Why FAQs are not effective web content

Almost every website I consult on has a collection of Frequently Asked Questions, also known as FAQs. I always counsel clients that they should eliminate their FAQs and instead integrate the information into their content. Why?

  1. FAQs are too wordy
  2. FAQs are too specific
  3. FAQs are difficult to search

FAQs began in the tech world. IT folks tracked help desk–type questions they received and the answers they provided, and then at some point when the internet was young, someone thought it would be useful to post those questions and answers online.

However, while FAQs are easy to post, they are not easy to consume. And a key rule of content strategy is to prioritize the user’s needs ahead of the organization’s limitations. Here are two examples of published FAQs that I’ve rewritten to illustrate a better way to present the information.

If you’d like my help with this issue on your site, get in touch!

Example 1: Google Privacy

https://www.google.com/policies/faq/

Before:

How does Google protect my privacy and keep my information secure?

We know security and privacy are important to you – and they are important to us, too. We make it a priority to provide strong security and give you confidence that your information is safe and accessible when you need it.

We’re constantly working to ensure strong security, protect your privacy, and make Google even more effective and efficient for you. We spend hundreds of millions of dollars every year on security, and employ world-renowned experts in data security to keep your information safe.

We also built easy-to-use privacy and security tools like Google Dashboard, 2-step verification and Ads Settings. So when it comes to the information you share with Google, you’re in control.

You can learn more about safety and security online, including how to protect yourself and your family online, at the Google Safety Center.

Learn more about how we keep your personal information private and safe — and put you in control.

 

After:

Keeping your information safe and accessible

Your privacy is important to us, and we make it a priority to provide strong security so your information is safe and accessible when you need it.

Our easy-to-use privacy and security tools give you control over the information you share with Google:

  • Google Dashboard (link)
  • 2-step verification (link)
  • Google Ads settings (link)

Learn more about safety and security online, including how to protect yourself and your family online.

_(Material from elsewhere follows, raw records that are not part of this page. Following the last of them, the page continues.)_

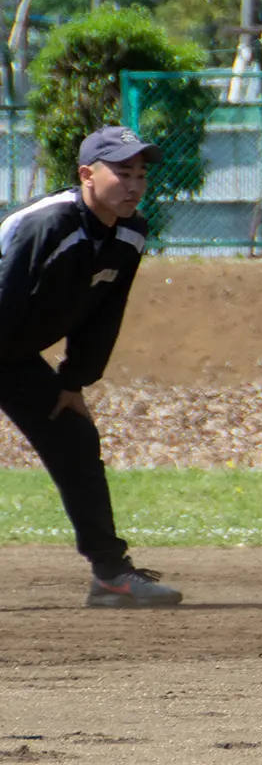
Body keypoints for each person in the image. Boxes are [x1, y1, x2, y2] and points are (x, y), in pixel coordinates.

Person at [0, 126, 181, 607]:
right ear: (86, 174)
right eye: (122, 172)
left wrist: (72, 381)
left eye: (141, 174)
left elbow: (104, 310)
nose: (135, 184)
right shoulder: (50, 224)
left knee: (74, 436)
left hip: (12, 356)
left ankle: (110, 575)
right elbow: (5, 298)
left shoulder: (131, 233)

Learn more about how we keep your personal information private and safe — and put you in control.

(Here’s where it got tricky. Why does Google have two complete but separate sections about privacy?

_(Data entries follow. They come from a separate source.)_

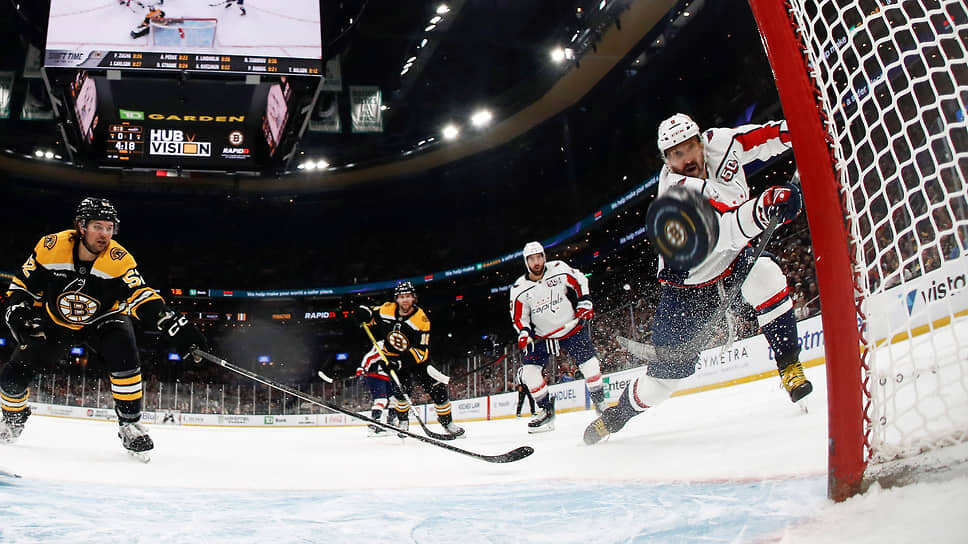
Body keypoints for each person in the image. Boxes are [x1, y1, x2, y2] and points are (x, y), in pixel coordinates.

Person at [584, 113, 811, 445]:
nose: (687, 159)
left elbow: (763, 137)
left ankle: (789, 364)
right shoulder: (674, 193)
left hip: (734, 261)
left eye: (690, 147)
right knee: (662, 382)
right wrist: (763, 208)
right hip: (688, 287)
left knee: (766, 274)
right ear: (666, 161)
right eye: (676, 154)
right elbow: (724, 229)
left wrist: (797, 131)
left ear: (701, 141)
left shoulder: (722, 142)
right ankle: (618, 415)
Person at [0, 197, 207, 459]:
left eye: (110, 228)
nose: (105, 235)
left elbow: (142, 296)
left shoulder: (119, 259)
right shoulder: (50, 247)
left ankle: (130, 424)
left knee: (124, 352)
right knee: (12, 377)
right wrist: (18, 309)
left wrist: (175, 325)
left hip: (104, 320)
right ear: (81, 226)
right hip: (56, 321)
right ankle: (13, 420)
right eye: (98, 227)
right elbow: (22, 285)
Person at [510, 241, 607, 433]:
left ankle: (601, 405)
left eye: (539, 257)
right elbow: (519, 317)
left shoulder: (559, 268)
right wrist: (524, 332)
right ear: (526, 262)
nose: (536, 262)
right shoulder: (519, 288)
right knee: (529, 373)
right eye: (532, 259)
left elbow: (580, 281)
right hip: (543, 337)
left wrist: (585, 302)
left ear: (544, 257)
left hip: (570, 327)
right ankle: (547, 411)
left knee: (590, 365)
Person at [352, 281, 464, 437]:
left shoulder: (421, 320)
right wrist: (362, 314)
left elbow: (420, 352)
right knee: (400, 392)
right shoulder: (386, 309)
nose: (405, 300)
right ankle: (403, 421)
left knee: (438, 389)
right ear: (396, 299)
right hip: (391, 358)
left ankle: (447, 423)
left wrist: (400, 362)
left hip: (417, 361)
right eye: (401, 297)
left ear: (414, 298)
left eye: (408, 296)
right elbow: (370, 317)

https://www.google.com/policies/

https://privacy.google.com/

Sigh…. I’m not going to rewrite and consolidate these sections for the purposes of this post, but I’d certainly address it if I were consulting with Google. Hey Google, if you’re interested in my advice, please let me know!)

But anyway, the rewritten content is 44 percent shorter – from 164 words to 92. I removed fluff that I can’t imagine would be in any user’s mind, and made it easier to spot the links to more information and Google’s privacy and security tools. Win-win!

Example 2: Rules about advertising for Realtors

http://www.floridarealtors.org/LegalCenter/AskanAttorney/Advertising-Legal-FAQs-Q11.cfm

This example transforms a specific question into information anyone could use. It’s also 30 percent shorter – from 95 words to 66, even adding the specific ruling the content references.

Before:

Q: My name is John Johnson but everyone calls me Johnny. May I use Johnny in my advertising? How about my business cards and sign?

A: Business cards and signs are considered advertising. The recommended way to use a nickname in advertising is to include it in quotation marks after your first name or first initial. For example: John “Johnny” Johnson or J. “Johnny” Johnson. And any time you use your first name or nickname in any advertising, you must also use your last name as it is registered with the Florida Real Estate Commission.

 

After:

Nicknames

Many agents use nicknames. If they wish to use a nickname in advertising, they should include it in quotation marks after their first name or first initial. For example: John “Johnny” Johnson or J. “Johnny” Johnson. Any time an agent’s name appears in an advertisement, it must use the last name as it is registered with the Florida Real Estate Commission. (61J2-10.025(2), Florida Administrative Code).